** Quoted passage **
* START *
Just make sure to play your friends & family card and don’t forget to flutter eyelashes (that goes for both male and female friends, as there we have one male and one female running this glass adventure – flutterings always welcome)
It is just important that we post life sustaining prices for those people who are not (yet) our friends and family. Because who would want to get stuck living in an RV motorhome, right?
Jason Stropko presents some of the ‘Tactile tableware’ set that is in development… First pieces are available already.. Several items are ready to be shipped and others can be made to commission within 7-10 days. (quicker turnaround time of as fast as 48 hours is sometime possible)
Orders are welcome for pieces to be made in good time for Christmas gift-giving season… and it will be best if you can let Jason know by November 20th, this will allow lots of time to pay close attention to detail.
THIS acorn is now SOLD. Jason can make more. We welcome your custom orders. Please use the contact tab to let us know that you would like your own glass acorn (s). Blown acorns as well as solid acorns are available.
* END *
** Dataset records **
* START *
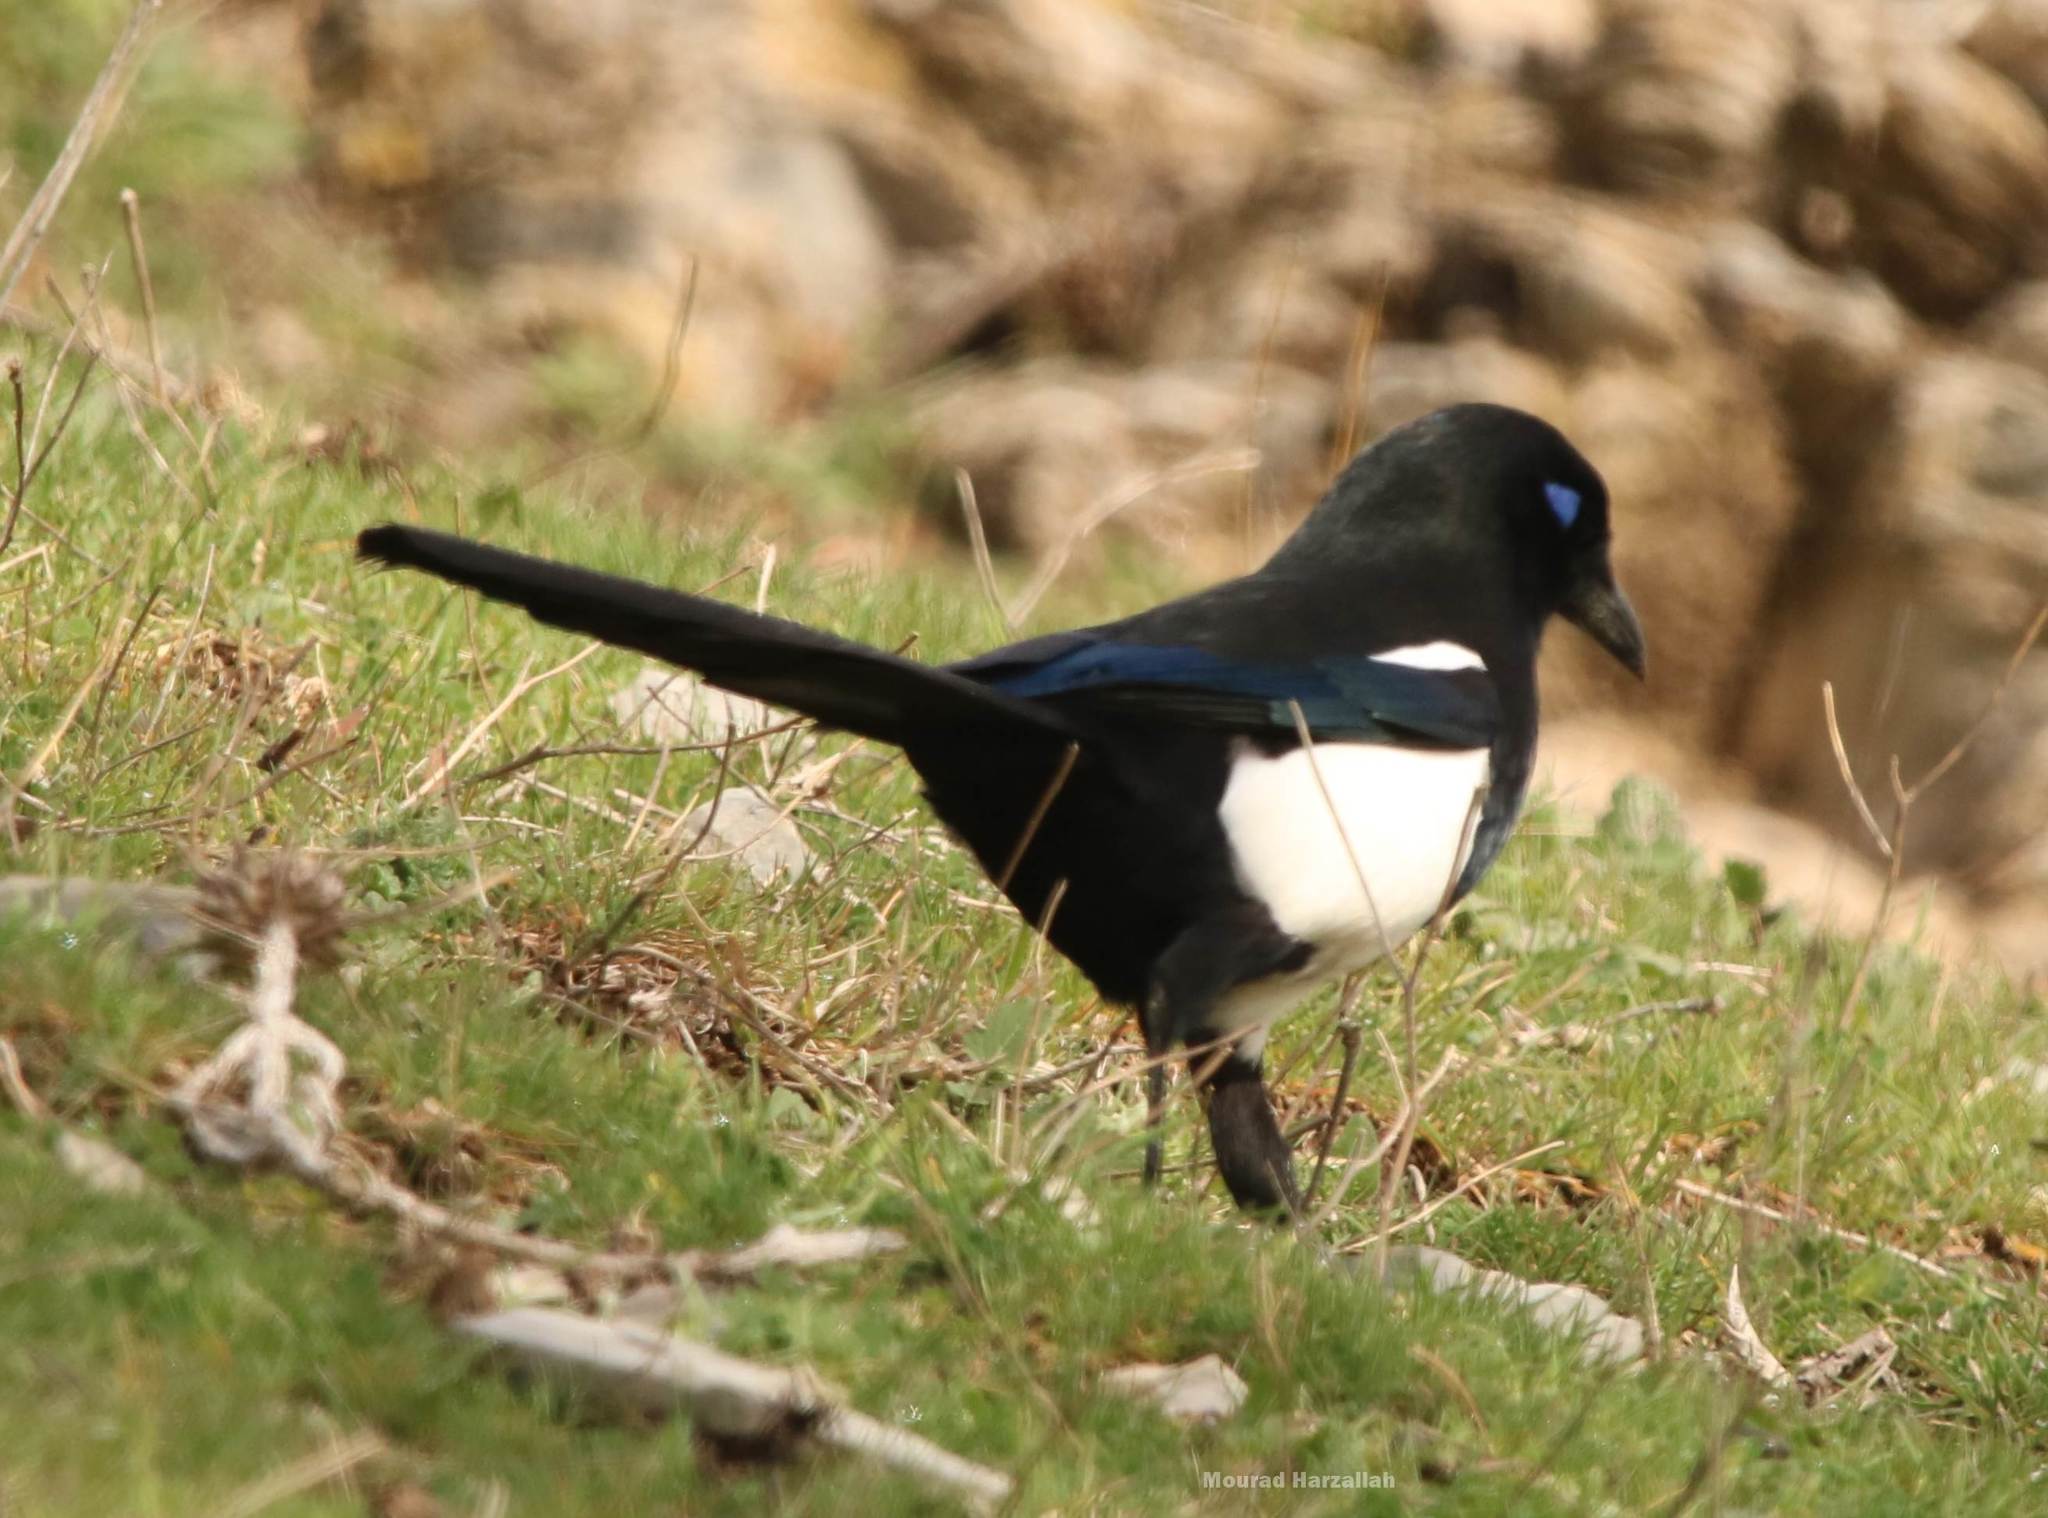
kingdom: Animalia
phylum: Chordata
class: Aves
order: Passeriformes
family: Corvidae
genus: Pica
* END *
* START *
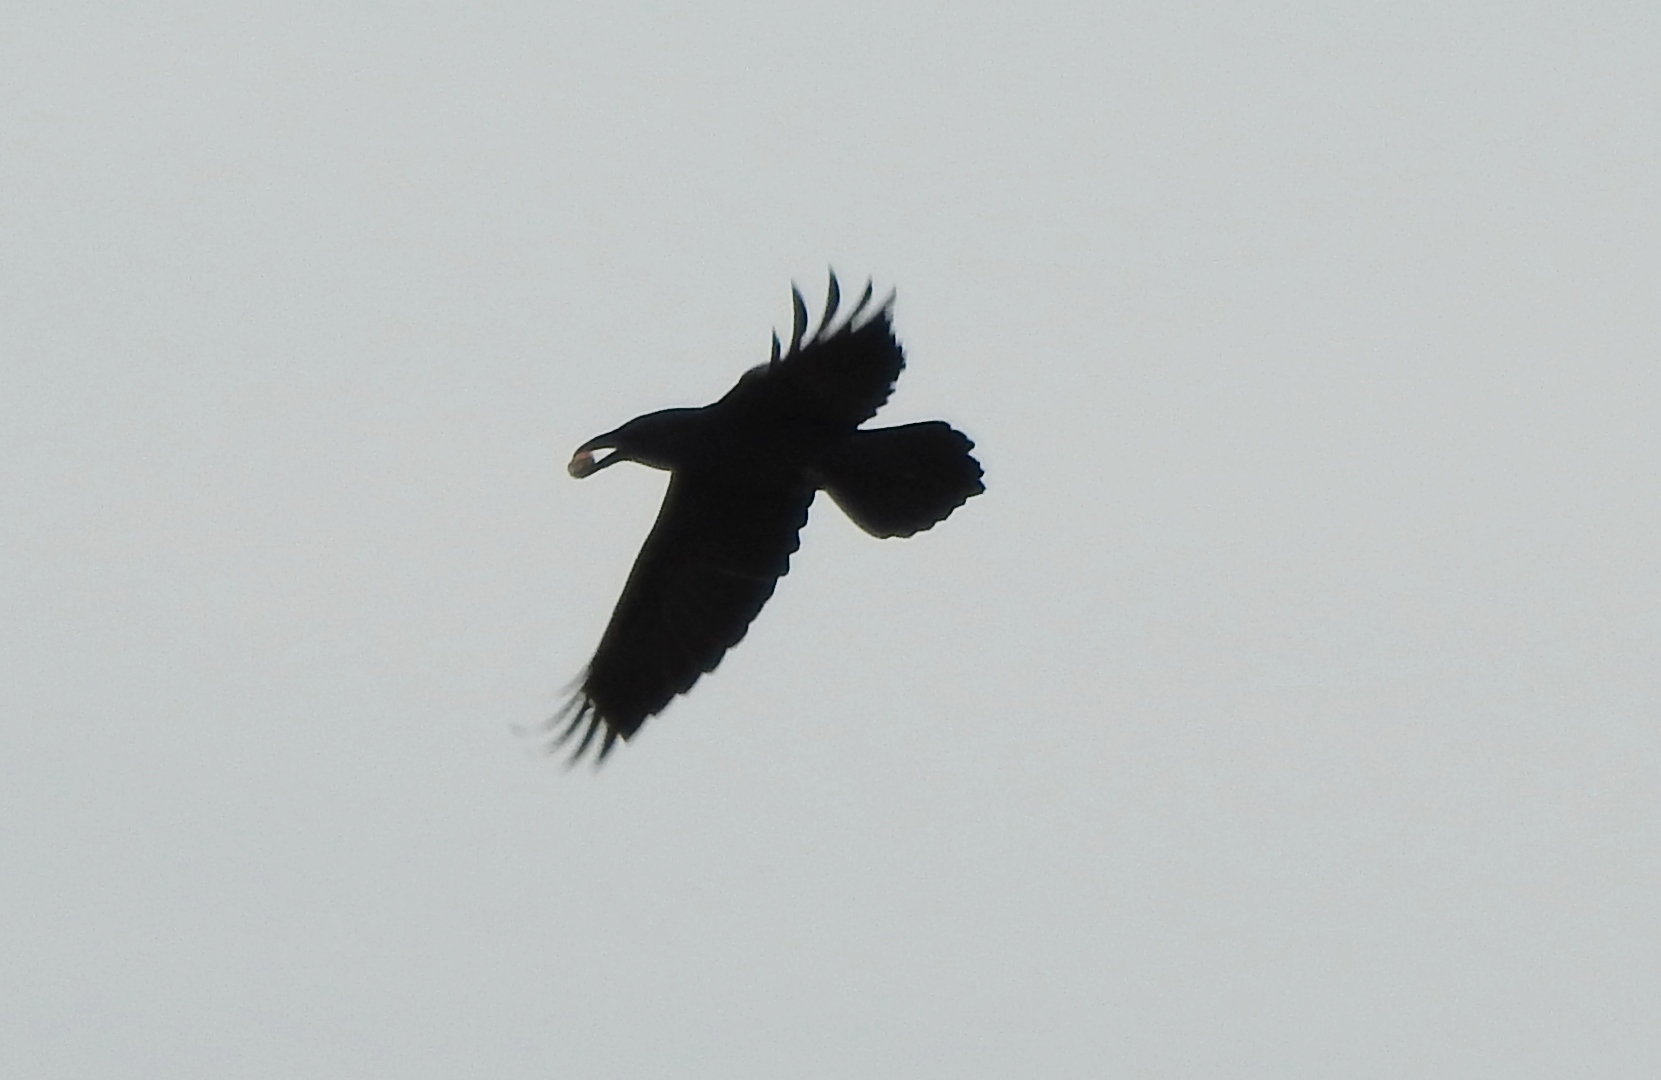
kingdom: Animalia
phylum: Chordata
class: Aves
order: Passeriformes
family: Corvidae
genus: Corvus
* END *
* START *
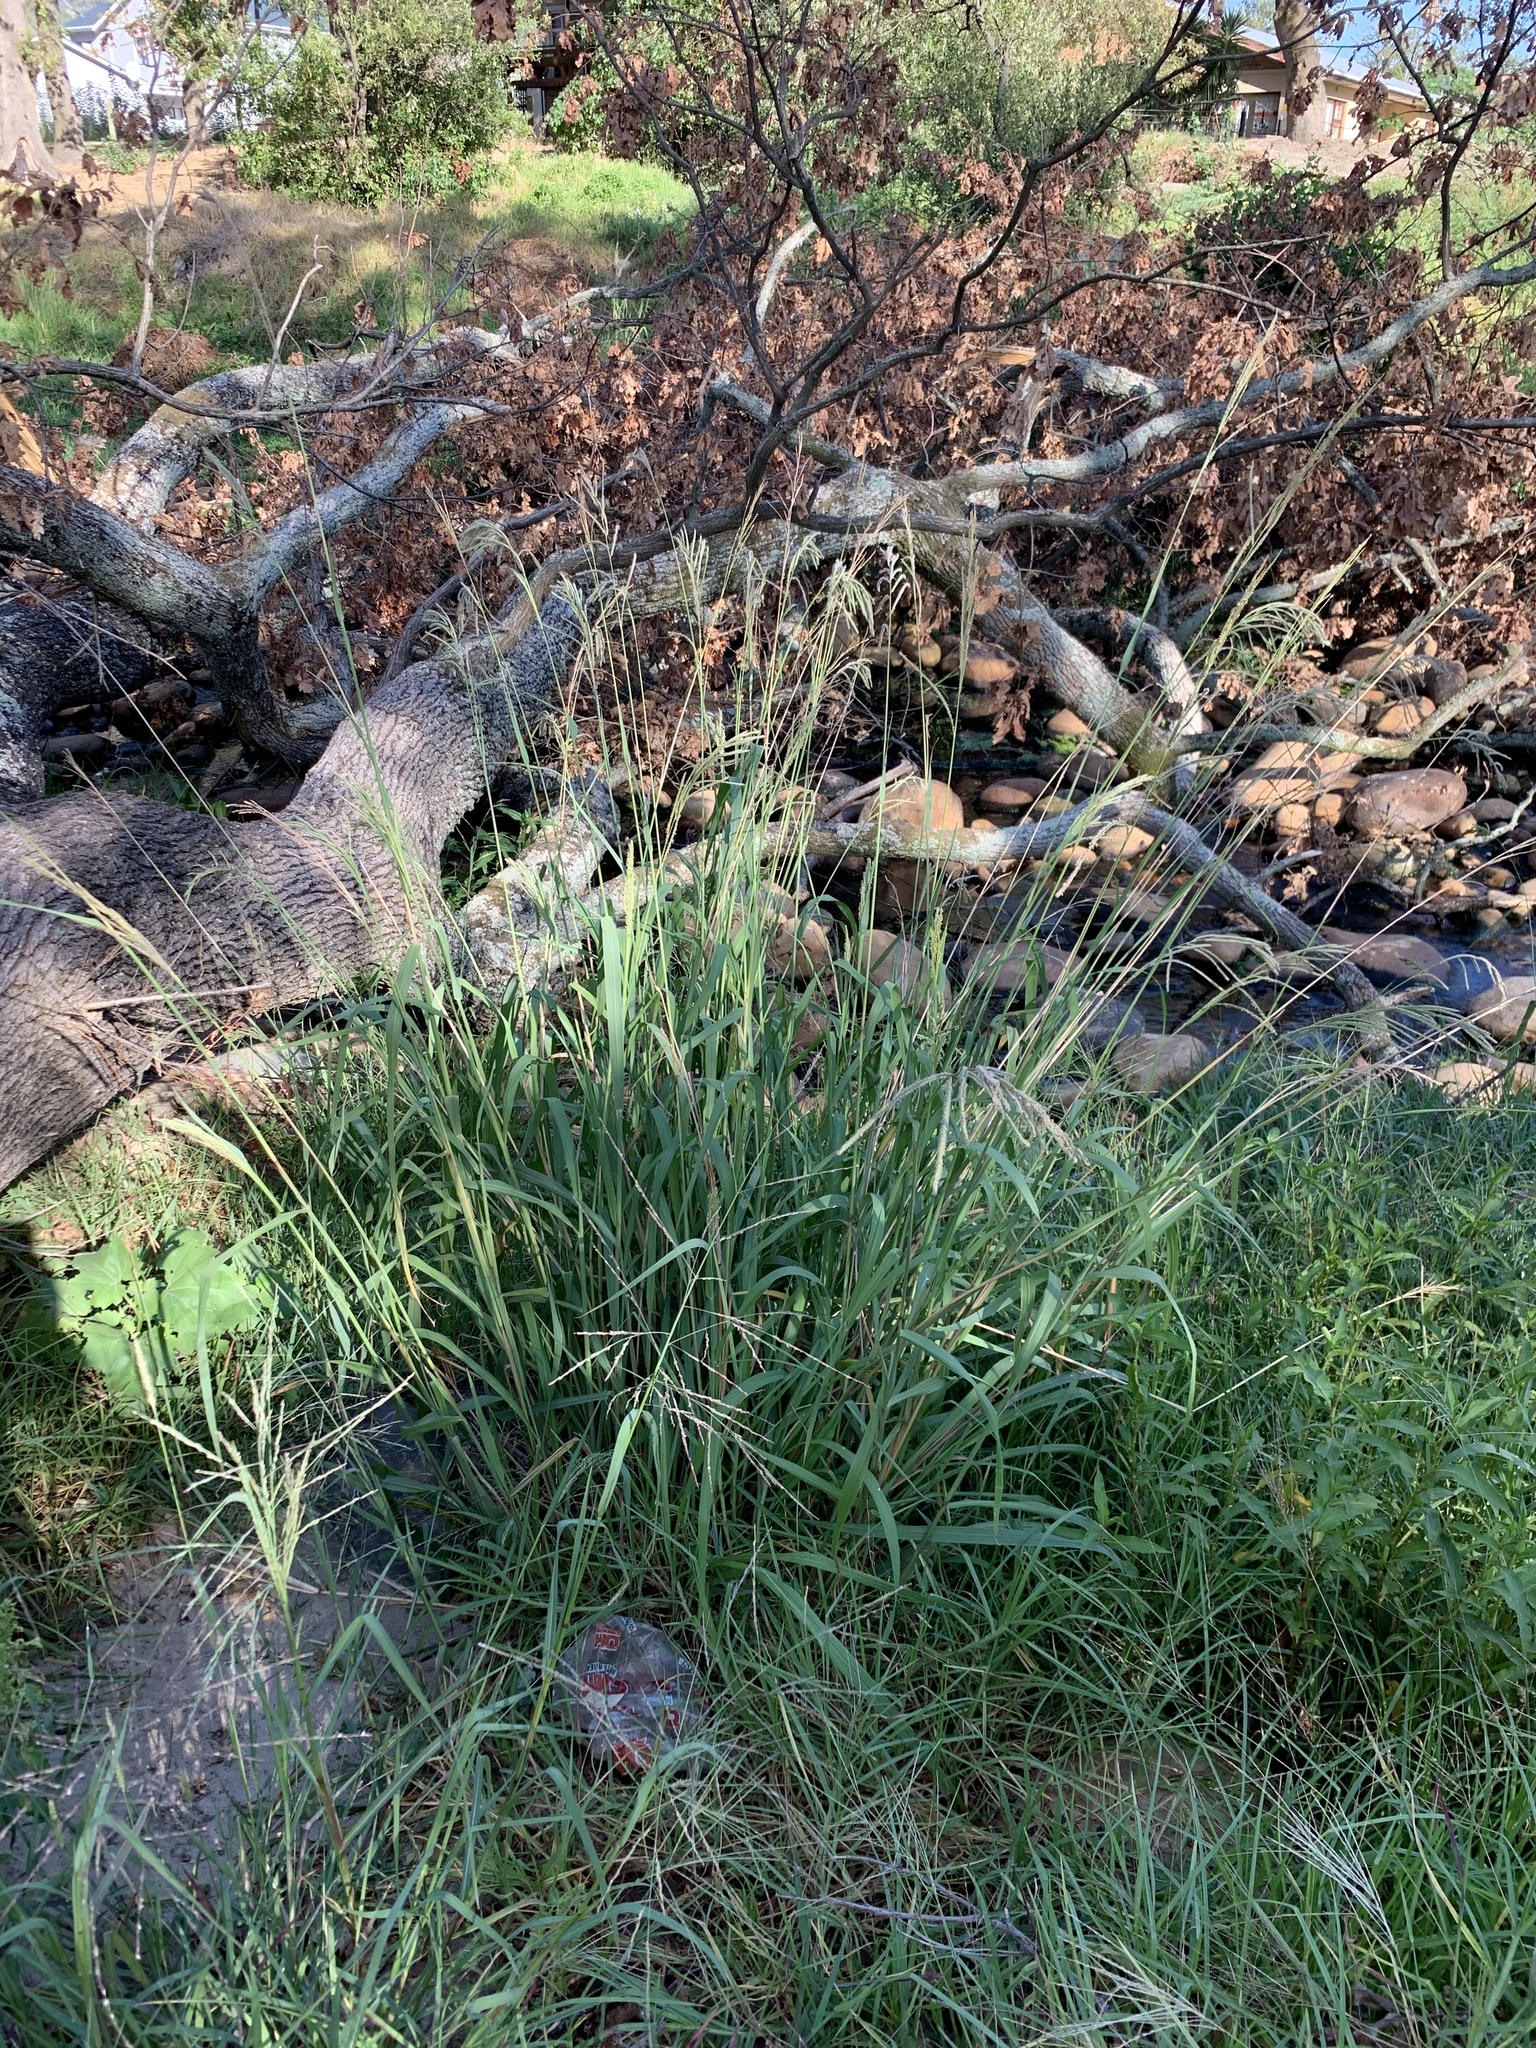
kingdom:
* END *
** Your objective **
Turn the paragraph of the glass studio page that begins "Jason Stropko presents" into a short bulleted list that keeps its main facts. The records stand apart from the glass studio page and are not connected to it.

** Written answer **
- Jason Stropko presents pieces from the "Tactile tableware" set, which is in development.
- The first pieces are already available.
- Several items are ready to ship.
- Others can be made to commission within 7–10 days.
- A turnaround as fast as 48 hours is sometimes possible.